Presentar el Formulario I-130 se siente como la meta. Está más cerca del disparo de salida. Entender lo que viene después es la diferencia entre una familia que espera con calma y una que se angustia con cada silencio.
1. La notificación de recibo
A las pocas semanas de presentar, USCIS envía por correo una notificación de recibo, el Formulario I-797C. Trae un número de recibo que empieza con tres letras. Guárdela. Ese número es con lo que se rastrea el caso, y se lo van a pedir muchas veces en los meses siguientes.
2. La espera por una decisión sobre la petición
El I-130 establece una sola cosa: que el parentesco que usted alega es real y califica. No otorga estatus, ni permiso de trabajo, ni permiso para entrar a Estados Unidos. Los tiempos de procesamiento varían según el centro de servicio que maneje su caso y el tipo de parentesco, y cambian constantemente. Consulte los tiempos publicados vigentes en el sitio de USCIS en lugar de guiarse por lo que le pasó a un conocido hace dos años.
Si USCIS necesita más pruebas, emite una Solicitud de Evidencia (RFE). Un RFE no es una negación. Es una fecha límite — y no cumplirla es lo que convierte un problema solucionable en una petición negada.
3. La aprobación — y la segunda espera
Aquí es donde la mayoría de las familias se lleva la sorpresa.
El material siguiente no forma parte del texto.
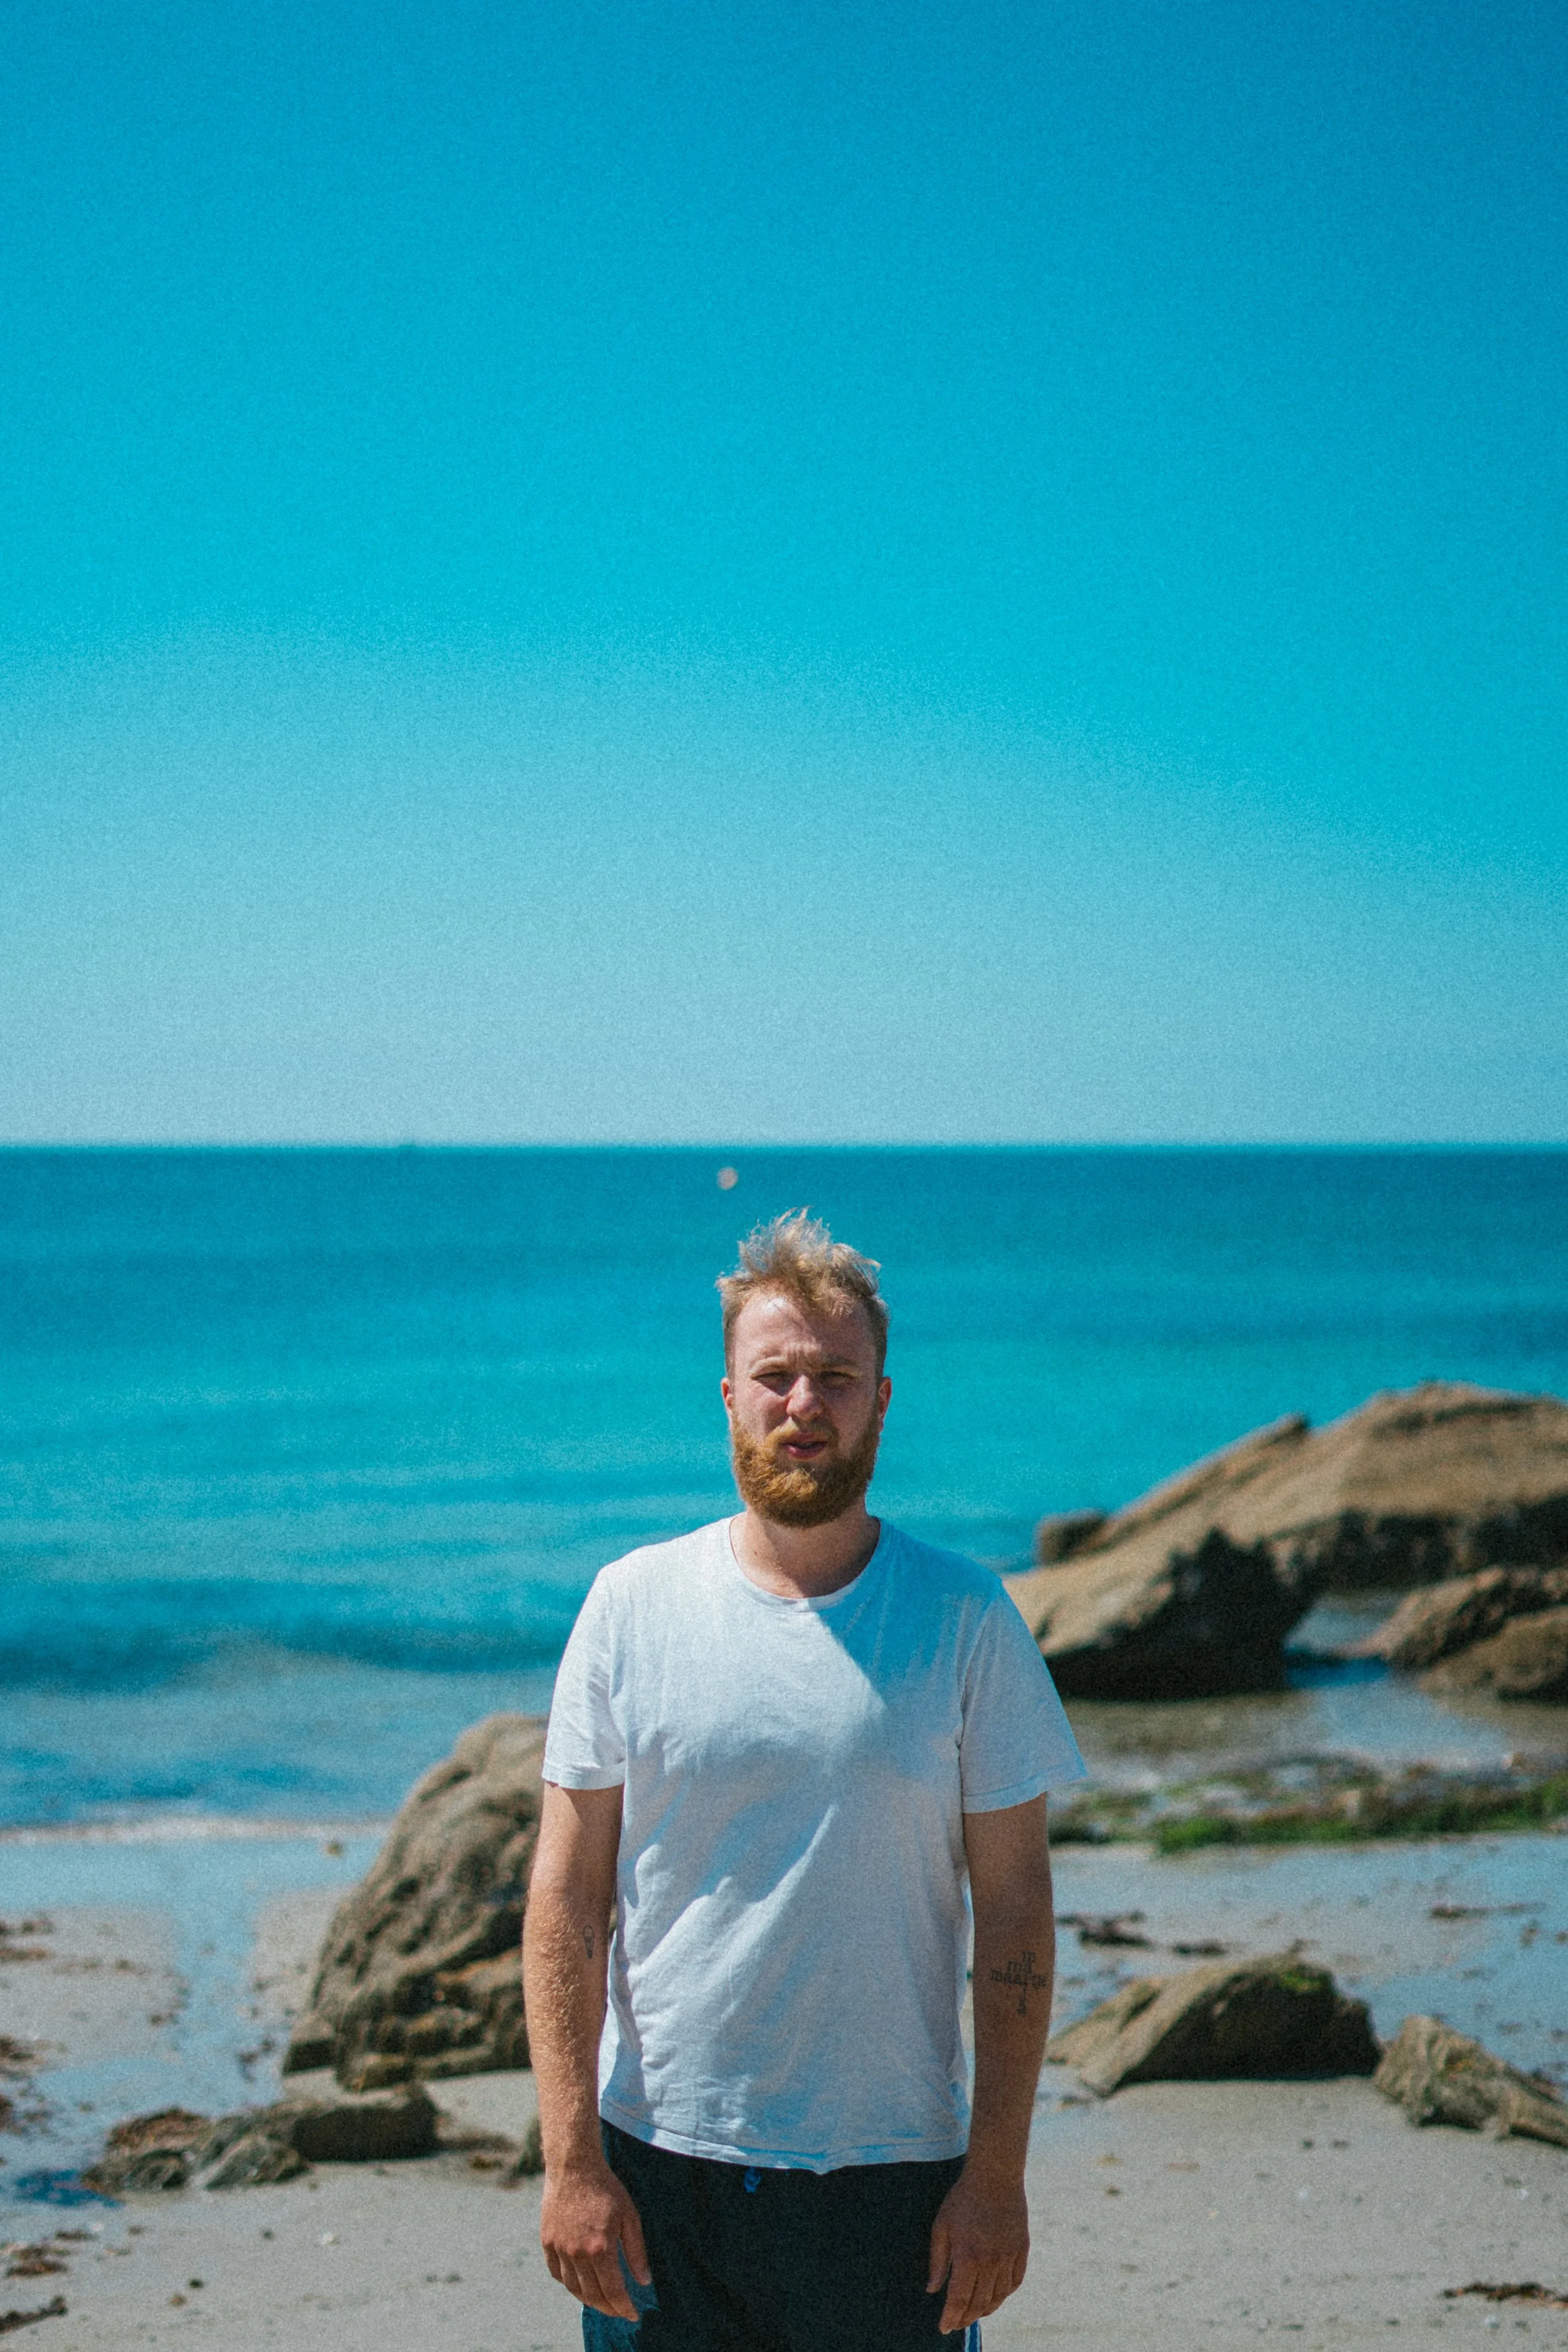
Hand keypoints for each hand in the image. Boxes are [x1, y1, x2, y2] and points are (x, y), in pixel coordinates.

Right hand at [540, 2156, 651, 2320]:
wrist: (574, 2166)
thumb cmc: (606, 2189)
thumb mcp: (629, 2216)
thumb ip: (636, 2251)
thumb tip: (643, 2281)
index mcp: (600, 2248)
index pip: (613, 2291)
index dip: (624, 2307)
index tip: (633, 2315)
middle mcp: (577, 2253)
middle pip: (592, 2295)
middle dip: (608, 2308)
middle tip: (619, 2311)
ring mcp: (559, 2248)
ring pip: (573, 2288)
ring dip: (588, 2299)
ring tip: (601, 2301)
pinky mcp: (547, 2242)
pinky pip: (557, 2273)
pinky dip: (569, 2283)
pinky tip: (579, 2282)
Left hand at [927, 2165, 1028, 2333]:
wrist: (994, 2176)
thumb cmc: (962, 2199)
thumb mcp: (942, 2226)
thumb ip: (938, 2261)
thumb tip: (932, 2289)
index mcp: (968, 2257)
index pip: (958, 2300)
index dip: (951, 2318)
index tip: (944, 2328)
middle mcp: (991, 2262)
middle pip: (979, 2303)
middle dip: (966, 2318)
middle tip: (957, 2323)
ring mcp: (1008, 2257)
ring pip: (998, 2297)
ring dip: (985, 2310)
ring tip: (974, 2313)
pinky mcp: (1021, 2250)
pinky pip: (1015, 2282)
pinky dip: (1005, 2294)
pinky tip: (996, 2296)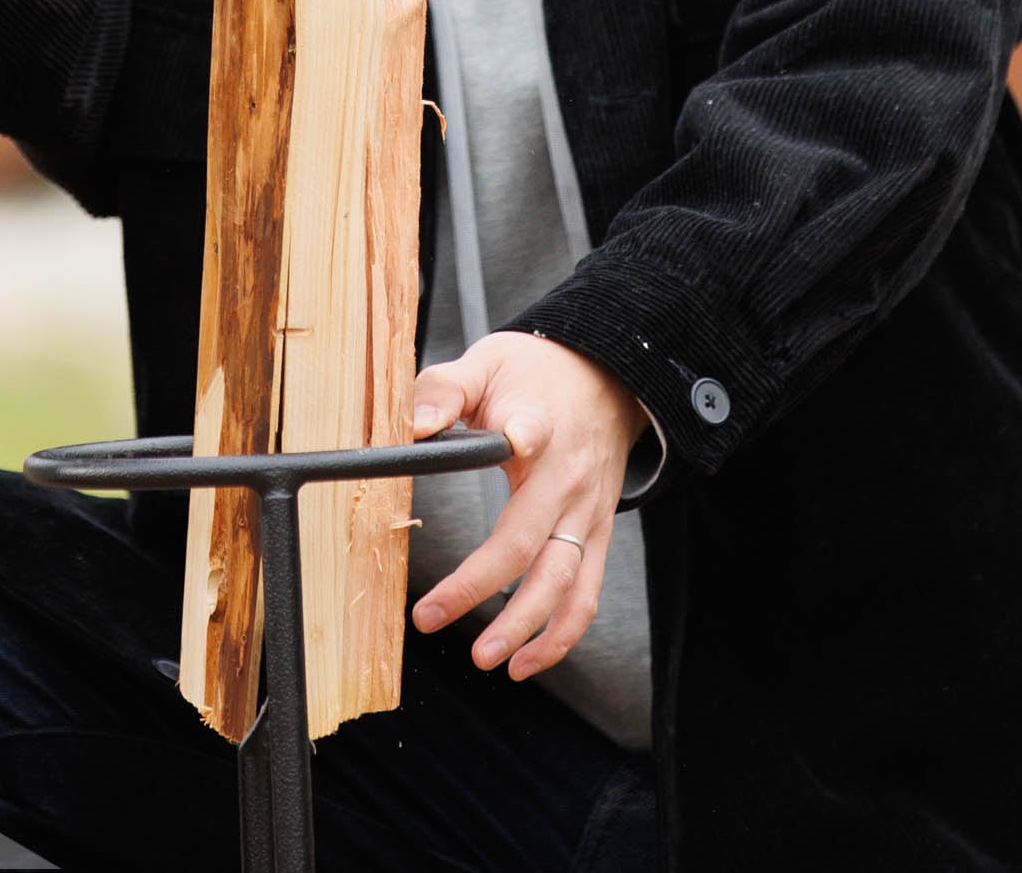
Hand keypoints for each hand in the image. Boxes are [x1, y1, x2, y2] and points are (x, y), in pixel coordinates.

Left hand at [407, 332, 645, 680]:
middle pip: (531, 542)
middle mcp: (567, 478)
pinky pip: (586, 593)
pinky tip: (528, 660)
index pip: (532, 431)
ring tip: (488, 658)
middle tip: (433, 616)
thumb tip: (414, 424)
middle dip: (482, 588)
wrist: (607, 378)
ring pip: (565, 582)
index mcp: (539, 426)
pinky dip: (563, 634)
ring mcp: (587, 512)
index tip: (511, 439)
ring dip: (528, 627)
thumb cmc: (538, 375)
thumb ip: (445, 389)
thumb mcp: (488, 362)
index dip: (522, 436)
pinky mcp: (596, 533)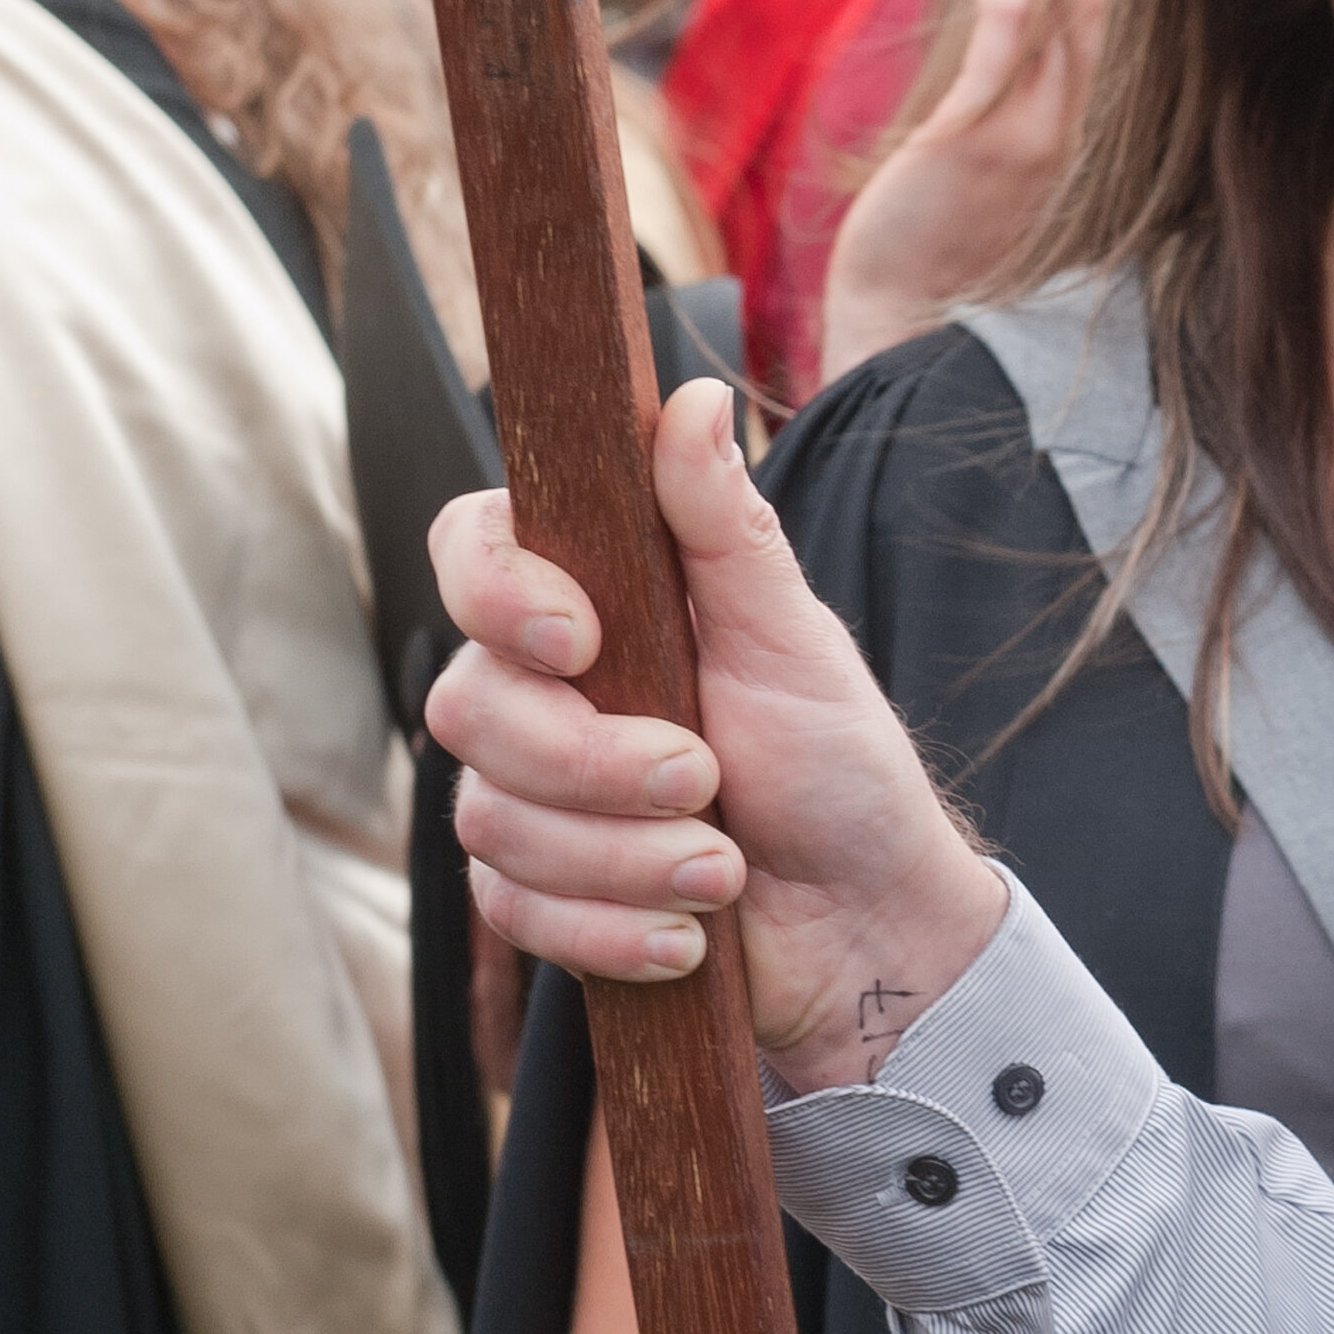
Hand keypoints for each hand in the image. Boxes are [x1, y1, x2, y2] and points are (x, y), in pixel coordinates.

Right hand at [426, 382, 999, 1090]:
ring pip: (493, 820)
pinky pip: (514, 911)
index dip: (495, 592)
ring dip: (624, 858)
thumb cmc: (837, 767)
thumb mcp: (792, 638)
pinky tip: (687, 934)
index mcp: (593, 601)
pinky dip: (610, 930)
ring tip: (723, 867)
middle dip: (592, 762)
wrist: (865, 922)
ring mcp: (528, 795)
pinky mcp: (537, 895)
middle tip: (705, 779)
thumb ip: (724, 528)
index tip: (581, 641)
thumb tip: (689, 399)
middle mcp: (538, 689)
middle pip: (468, 706)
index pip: (470, 550)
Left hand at [819, 0, 1110, 384]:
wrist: (903, 319)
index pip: (1107, 47)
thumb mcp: (985, 177)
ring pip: (1068, 18)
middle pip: (1103, 20)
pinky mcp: (980, 135)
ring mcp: (1033, 137)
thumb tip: (992, 51)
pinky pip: (1006, 35)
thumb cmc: (933, 250)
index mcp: (1075, 148)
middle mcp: (1070, 139)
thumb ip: (1002, 117)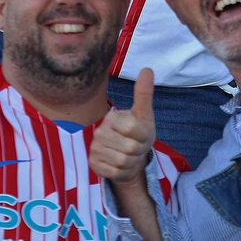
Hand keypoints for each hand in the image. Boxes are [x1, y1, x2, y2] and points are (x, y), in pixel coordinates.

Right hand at [89, 69, 156, 188]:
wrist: (129, 158)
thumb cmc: (138, 134)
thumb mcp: (145, 115)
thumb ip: (144, 94)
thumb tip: (147, 69)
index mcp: (112, 117)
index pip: (132, 128)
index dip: (143, 136)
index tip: (140, 134)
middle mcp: (99, 131)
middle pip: (129, 147)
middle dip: (138, 150)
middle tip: (136, 147)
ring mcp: (94, 148)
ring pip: (122, 161)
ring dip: (131, 161)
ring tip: (129, 155)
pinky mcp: (93, 164)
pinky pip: (114, 172)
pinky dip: (122, 171)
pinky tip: (120, 165)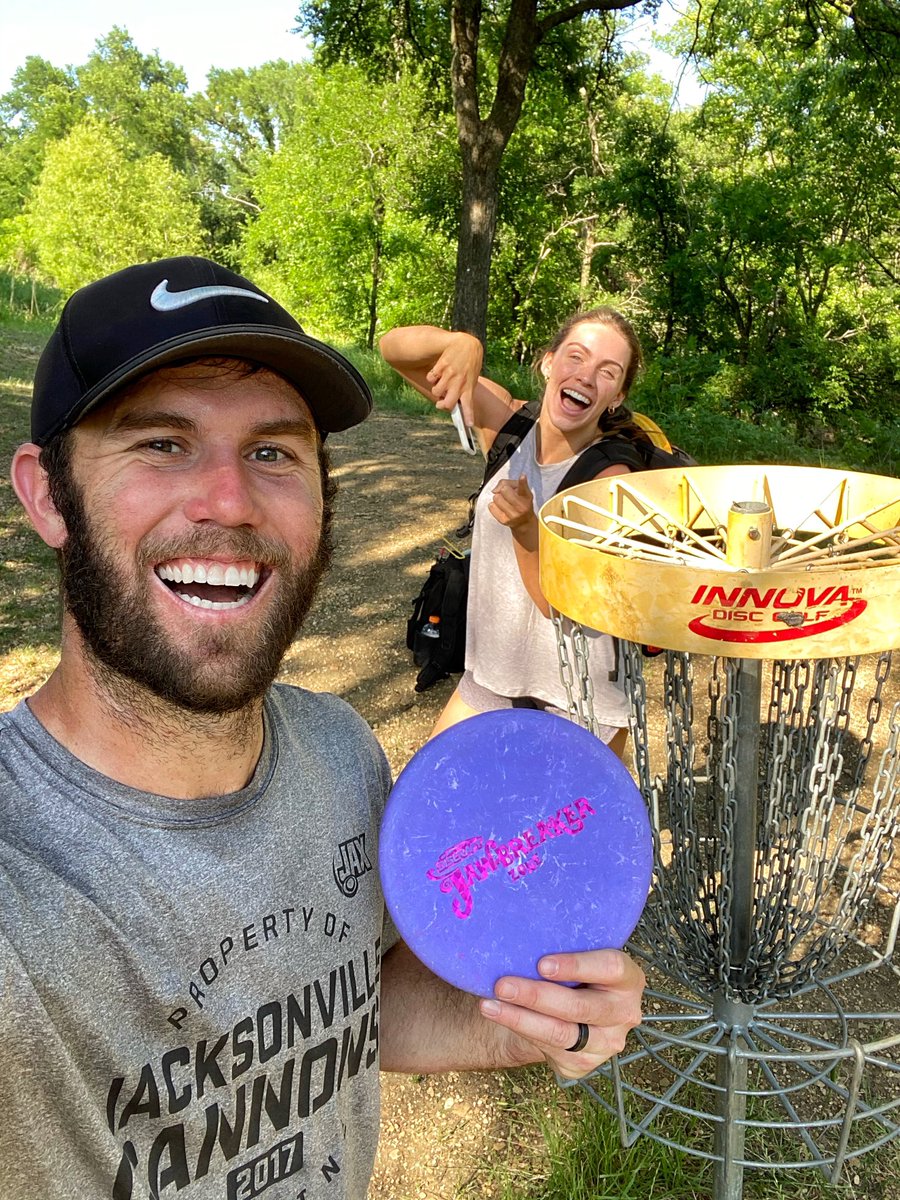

Lo que ocurre después de la aprobación depende por completo de su categoría.
- Familiares inmediatos — cónyuges, padres e hijos solteros menores de 21 años de ciudadanos estadounidenses — no tienen límite anual. Hay visa disponible apenas se aprueba la petición.
- Categorías de preferencia — incluidos los hermanos de ciudadanos y la mayoría de los familiares de residentes permanentes — tienen cupo limitado cada año. Después de la aprobación hay que esperar a que su fecha de prioridad esté vigente según el Boletín de Visas mensual. Para algunas categorías en ciertos países, esa espera se mide en años.
Su fecha de prioridad es el día en que USCIS recibió la petición. Es su lugar en la fila, y vale la pena anotarla en un lugar donde no se pierda.
4. Dos caminos distintos
Cuando hay visa disponible, el caso sigue por ajuste de estatus dentro de Estados Unidos, o por proceso consular en un consulado estadounidense en el exterior. Son caminos genuinamente distintos, con requisitos y riesgos distintos — sobre todo para quien haya acumulado presencia ilegal, ya que salir del país puede activar una prohibición de regresar.
Esa decisión merece su propia conversación, y debe ocurrir antes de que alguien compre un boleto de avión.